Reproduce the entries below word for word, starting at their first line and ending with the line that contains "v(-240, 0) *", including both ends.

* START MATERIAL PROVIDED *

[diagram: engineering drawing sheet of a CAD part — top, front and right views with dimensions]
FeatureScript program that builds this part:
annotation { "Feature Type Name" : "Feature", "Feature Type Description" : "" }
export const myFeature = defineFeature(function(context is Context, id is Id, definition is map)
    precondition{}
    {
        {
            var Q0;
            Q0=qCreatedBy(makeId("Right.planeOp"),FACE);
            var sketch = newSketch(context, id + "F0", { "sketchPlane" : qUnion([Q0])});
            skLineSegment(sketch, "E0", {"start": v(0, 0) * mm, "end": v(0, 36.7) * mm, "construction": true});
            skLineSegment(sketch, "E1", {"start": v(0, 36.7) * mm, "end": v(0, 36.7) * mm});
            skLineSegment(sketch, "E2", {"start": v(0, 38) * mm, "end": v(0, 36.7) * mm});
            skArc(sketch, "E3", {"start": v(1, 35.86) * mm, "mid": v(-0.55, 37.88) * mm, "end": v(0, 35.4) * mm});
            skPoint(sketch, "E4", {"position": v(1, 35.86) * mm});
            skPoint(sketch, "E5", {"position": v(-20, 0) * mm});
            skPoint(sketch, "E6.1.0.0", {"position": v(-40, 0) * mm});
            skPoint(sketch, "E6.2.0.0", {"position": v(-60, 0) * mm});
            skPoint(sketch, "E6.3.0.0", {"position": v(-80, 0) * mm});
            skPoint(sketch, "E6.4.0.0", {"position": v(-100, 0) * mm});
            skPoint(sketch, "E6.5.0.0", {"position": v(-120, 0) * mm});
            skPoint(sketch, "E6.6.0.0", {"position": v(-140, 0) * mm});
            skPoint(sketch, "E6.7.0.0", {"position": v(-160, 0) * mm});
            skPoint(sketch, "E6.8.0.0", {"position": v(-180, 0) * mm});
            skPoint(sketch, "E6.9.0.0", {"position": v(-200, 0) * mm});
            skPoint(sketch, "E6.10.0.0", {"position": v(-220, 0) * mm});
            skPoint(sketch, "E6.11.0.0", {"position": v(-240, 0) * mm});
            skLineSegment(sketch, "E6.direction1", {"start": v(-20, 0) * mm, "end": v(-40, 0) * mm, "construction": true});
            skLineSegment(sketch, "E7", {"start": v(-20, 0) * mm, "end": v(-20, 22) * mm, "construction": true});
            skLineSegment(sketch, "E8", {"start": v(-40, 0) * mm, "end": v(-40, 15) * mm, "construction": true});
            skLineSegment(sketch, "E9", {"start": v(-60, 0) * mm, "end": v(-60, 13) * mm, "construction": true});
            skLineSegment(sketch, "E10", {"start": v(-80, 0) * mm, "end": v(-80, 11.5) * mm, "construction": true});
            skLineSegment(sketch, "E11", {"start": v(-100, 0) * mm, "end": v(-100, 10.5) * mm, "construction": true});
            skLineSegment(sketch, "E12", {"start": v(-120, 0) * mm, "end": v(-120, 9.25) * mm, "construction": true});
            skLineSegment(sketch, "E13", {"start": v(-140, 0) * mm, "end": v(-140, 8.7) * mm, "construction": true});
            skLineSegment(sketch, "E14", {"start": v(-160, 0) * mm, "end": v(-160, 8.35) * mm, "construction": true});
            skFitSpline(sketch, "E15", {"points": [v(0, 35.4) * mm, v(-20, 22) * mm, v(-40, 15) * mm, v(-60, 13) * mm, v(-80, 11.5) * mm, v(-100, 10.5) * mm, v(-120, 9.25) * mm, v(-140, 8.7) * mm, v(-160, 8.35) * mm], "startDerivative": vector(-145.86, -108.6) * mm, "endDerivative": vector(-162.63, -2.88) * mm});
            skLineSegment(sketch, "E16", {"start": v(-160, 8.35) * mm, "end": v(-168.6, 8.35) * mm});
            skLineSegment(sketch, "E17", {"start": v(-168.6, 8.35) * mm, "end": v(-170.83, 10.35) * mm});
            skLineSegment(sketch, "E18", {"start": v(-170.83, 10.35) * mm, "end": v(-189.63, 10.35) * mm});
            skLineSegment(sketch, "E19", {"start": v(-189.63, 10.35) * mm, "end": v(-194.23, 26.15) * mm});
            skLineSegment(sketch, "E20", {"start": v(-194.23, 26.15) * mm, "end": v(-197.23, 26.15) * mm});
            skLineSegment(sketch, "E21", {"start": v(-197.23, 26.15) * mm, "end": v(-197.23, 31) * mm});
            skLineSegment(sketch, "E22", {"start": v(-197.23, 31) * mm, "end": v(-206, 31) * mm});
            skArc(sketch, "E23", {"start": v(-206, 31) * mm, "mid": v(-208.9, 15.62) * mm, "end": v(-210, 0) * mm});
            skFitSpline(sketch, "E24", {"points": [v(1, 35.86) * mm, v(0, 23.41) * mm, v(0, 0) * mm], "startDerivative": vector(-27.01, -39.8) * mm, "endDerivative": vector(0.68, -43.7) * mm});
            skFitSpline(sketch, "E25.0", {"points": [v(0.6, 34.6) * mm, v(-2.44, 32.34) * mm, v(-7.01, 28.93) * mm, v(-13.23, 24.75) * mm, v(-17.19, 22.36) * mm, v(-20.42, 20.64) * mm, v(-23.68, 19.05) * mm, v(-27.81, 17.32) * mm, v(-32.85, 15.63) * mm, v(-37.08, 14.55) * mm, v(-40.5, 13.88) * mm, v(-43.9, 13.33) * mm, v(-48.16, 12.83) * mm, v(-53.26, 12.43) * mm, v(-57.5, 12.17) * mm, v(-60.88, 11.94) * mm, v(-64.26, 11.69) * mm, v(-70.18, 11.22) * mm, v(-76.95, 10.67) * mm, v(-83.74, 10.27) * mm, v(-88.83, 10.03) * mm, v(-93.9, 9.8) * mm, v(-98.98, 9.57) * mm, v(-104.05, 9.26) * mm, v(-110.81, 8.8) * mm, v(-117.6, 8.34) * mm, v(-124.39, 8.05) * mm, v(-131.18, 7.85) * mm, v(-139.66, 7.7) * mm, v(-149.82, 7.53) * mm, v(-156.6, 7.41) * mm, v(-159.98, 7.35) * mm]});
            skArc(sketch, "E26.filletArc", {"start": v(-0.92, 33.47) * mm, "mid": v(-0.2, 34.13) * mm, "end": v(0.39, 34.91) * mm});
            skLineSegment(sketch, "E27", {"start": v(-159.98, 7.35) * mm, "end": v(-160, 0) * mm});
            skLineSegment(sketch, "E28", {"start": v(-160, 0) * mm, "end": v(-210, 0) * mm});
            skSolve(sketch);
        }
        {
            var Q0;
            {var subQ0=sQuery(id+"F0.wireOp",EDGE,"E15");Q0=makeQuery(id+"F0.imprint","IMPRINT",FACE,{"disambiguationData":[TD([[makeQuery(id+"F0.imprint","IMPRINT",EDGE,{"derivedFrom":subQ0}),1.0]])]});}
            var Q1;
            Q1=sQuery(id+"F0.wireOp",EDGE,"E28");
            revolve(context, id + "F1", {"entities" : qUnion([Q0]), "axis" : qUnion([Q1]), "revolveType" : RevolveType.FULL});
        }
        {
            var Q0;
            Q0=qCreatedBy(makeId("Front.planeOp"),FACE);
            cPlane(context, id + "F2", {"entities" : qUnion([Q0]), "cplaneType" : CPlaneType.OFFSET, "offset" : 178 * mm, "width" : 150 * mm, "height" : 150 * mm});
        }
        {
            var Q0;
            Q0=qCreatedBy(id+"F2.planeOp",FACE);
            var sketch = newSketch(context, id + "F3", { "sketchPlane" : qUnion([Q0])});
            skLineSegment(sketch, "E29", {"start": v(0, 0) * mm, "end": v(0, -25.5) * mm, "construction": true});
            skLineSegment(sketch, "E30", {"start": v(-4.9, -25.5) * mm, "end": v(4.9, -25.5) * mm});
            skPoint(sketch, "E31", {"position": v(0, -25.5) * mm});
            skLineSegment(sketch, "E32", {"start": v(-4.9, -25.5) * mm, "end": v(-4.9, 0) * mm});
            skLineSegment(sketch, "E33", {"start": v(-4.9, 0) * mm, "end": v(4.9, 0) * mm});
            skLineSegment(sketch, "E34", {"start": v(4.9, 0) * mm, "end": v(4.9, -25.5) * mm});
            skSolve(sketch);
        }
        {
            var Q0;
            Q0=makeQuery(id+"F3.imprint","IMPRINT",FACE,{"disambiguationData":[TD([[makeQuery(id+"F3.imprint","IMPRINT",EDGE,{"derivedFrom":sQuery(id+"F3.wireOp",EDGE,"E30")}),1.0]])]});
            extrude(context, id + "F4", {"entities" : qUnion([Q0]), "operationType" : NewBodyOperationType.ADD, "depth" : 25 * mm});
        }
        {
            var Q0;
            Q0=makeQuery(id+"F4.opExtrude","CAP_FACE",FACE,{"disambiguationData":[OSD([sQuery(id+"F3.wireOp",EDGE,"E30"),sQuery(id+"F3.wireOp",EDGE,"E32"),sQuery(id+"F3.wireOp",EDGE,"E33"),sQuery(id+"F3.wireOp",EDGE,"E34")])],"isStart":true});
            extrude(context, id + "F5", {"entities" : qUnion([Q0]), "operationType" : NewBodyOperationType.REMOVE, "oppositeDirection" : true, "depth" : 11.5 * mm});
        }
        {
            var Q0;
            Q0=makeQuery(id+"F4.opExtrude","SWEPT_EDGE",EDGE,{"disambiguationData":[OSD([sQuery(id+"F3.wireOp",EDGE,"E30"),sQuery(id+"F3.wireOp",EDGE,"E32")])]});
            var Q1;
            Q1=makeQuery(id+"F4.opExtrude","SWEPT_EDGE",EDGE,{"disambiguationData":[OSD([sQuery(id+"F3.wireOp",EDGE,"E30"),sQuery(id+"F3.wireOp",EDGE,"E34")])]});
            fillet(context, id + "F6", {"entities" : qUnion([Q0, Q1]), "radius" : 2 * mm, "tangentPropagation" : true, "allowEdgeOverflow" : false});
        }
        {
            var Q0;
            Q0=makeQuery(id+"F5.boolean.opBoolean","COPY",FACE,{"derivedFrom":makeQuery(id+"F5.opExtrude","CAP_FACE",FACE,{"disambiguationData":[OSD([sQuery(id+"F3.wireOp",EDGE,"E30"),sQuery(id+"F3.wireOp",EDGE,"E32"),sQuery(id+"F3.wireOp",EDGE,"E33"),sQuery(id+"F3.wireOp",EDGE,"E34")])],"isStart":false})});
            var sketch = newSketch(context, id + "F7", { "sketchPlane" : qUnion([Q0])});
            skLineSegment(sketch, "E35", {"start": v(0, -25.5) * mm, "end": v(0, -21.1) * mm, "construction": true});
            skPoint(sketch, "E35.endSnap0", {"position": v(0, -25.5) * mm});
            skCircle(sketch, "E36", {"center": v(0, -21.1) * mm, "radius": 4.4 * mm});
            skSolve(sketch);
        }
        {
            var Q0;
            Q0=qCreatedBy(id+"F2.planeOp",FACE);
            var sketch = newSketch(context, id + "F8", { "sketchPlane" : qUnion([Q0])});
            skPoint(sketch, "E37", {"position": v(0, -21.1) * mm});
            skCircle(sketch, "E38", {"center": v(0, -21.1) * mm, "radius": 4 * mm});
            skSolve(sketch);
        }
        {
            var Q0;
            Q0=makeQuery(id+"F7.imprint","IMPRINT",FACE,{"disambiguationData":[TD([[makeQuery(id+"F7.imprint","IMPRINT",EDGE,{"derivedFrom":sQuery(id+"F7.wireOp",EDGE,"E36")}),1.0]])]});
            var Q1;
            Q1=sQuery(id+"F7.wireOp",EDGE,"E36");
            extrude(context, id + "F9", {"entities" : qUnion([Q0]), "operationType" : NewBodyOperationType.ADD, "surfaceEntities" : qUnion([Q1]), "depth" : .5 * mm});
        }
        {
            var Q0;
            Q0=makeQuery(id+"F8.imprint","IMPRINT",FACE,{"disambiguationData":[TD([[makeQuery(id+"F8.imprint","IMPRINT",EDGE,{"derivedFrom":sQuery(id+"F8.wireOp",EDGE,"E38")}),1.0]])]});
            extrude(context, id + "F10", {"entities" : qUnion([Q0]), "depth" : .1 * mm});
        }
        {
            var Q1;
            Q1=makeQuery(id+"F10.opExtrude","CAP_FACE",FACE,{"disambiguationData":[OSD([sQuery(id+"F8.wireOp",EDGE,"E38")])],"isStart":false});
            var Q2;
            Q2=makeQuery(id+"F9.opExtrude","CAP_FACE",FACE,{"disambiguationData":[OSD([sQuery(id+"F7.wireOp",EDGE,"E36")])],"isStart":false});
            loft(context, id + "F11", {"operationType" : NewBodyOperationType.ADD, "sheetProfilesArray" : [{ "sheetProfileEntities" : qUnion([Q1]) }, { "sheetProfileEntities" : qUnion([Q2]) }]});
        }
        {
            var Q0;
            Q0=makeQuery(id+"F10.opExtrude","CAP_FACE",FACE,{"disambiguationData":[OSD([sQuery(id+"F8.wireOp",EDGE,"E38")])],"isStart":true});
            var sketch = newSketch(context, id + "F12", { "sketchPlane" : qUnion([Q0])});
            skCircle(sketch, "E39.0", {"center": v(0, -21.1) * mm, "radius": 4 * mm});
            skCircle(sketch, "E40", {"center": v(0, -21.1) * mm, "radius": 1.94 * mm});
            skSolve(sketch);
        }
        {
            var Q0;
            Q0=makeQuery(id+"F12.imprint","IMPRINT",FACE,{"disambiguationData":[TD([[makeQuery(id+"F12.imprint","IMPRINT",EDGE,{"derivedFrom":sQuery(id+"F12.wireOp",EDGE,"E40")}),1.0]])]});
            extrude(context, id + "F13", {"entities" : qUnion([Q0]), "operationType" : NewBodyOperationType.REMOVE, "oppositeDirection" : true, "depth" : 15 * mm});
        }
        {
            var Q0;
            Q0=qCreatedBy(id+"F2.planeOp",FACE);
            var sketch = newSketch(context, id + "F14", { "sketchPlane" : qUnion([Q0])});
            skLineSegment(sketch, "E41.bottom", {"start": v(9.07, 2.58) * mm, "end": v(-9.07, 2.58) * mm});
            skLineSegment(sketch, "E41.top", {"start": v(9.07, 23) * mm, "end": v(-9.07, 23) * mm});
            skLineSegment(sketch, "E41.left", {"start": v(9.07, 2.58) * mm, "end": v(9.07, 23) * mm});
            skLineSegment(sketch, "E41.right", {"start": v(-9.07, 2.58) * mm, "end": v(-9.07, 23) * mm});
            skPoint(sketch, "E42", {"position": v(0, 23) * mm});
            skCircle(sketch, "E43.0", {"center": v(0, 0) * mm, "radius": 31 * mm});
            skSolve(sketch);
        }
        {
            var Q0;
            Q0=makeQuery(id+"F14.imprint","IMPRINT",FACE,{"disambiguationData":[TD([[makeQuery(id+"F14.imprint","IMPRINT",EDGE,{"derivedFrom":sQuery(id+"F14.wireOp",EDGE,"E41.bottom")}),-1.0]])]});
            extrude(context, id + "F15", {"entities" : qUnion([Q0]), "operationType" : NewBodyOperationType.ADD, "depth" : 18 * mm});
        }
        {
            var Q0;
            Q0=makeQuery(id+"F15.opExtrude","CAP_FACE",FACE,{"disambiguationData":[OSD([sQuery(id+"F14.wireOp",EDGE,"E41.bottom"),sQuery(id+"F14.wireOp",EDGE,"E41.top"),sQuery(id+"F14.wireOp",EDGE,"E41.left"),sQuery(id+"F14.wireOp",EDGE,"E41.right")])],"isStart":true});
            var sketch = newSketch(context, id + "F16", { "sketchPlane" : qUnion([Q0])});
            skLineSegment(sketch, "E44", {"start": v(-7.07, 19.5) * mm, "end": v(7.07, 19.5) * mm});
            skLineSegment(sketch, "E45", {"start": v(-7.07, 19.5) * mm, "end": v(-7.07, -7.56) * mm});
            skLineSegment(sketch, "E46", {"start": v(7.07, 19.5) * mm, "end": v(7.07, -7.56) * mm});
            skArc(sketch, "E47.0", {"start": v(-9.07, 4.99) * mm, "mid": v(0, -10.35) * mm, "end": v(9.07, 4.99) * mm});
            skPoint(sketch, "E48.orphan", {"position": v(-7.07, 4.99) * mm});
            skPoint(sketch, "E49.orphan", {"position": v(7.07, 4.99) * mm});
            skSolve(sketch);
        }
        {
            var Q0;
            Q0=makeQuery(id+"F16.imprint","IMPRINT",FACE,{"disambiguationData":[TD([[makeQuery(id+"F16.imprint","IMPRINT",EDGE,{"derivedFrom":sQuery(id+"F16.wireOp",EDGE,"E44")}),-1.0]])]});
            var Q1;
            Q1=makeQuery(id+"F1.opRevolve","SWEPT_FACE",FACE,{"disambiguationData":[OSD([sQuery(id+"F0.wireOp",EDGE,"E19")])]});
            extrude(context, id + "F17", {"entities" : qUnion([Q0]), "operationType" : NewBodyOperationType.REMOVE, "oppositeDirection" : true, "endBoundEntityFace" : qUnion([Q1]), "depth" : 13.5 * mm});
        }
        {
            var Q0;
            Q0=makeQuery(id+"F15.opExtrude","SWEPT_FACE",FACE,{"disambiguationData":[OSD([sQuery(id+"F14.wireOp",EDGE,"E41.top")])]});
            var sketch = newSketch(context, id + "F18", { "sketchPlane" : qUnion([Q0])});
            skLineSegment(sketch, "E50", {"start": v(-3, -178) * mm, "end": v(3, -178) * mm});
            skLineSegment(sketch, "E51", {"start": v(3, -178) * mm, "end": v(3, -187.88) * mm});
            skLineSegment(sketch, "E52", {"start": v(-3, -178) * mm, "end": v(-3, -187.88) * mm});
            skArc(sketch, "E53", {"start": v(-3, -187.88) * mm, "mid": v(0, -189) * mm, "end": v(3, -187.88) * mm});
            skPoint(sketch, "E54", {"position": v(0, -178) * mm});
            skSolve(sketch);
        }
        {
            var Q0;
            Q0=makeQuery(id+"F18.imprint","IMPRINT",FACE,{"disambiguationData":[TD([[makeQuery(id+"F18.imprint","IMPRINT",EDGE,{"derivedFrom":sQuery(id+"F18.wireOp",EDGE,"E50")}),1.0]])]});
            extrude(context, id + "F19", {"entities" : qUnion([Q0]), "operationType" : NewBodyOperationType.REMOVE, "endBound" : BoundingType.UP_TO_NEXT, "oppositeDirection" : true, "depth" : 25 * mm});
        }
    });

* END MATERIAL PROVIDED *

→ WORKED SOLUTION:
[diagram: engineering drawing sheet of a CAD part — top, front and right views with dimensions]
FeatureScript program that builds this part:
annotation { "Feature Type Name" : "Feature", "Feature Type Description" : "" }
export const myFeature = defineFeature(function(context is Context, id is Id, definition is map)
    precondition{}
    {
        {
            var Q0;
            Q0=qCreatedBy(makeId("Right.planeOp"),FACE);
            var sketch = newSketch(context, id + "F0", { "sketchPlane" : qUnion([Q0])});
            skLineSegment(sketch, "E0", {"start": v(0, 0) * mm, "end": v(0, 36.7) * mm, "construction": true});
            skLineSegment(sketch, "E1", {"start": v(0, 36.7) * mm, "end": v(0, 36.7) * mm});
            skLineSegment(sketch, "E2", {"start": v(0, 38) * mm, "end": v(0, 36.7) * mm});
            skArc(sketch, "E3", {"start": v(1, 35.86) * mm, "mid": v(-0.55, 37.88) * mm, "end": v(0, 35.4) * mm});
            skPoint(sketch, "E4", {"position": v(1, 35.86) * mm});
            skPoint(sketch, "E5", {"position": v(-20, 0) * mm});
            skPoint(sketch, "E6.1.0.0", {"position": v(-40, 0) * mm});
            skPoint(sketch, "E6.2.0.0", {"position": v(-60, 0) * mm});
            skPoint(sketch, "E6.3.0.0", {"position": v(-80, 0) * mm});
            skPoint(sketch, "E6.4.0.0", {"position": v(-100, 0) * mm});
            skPoint(sketch, "E6.5.0.0", {"position": v(-120, 0) * mm});
            skPoint(sketch, "E6.6.0.0", {"position": v(-140, 0) * mm});
            skPoint(sketch, "E6.7.0.0", {"position": v(-160, 0) * mm});
            skPoint(sketch, "E6.8.0.0", {"position": v(-180, 0) * mm});
            skPoint(sketch, "E6.9.0.0", {"position": v(-200, 0) * mm});
            skPoint(sketch, "E6.10.0.0", {"position": v(-220, 0) * mm});
            skPoint(sketch, "E6.11.0.0", {"position": v(-240, 0) * mm});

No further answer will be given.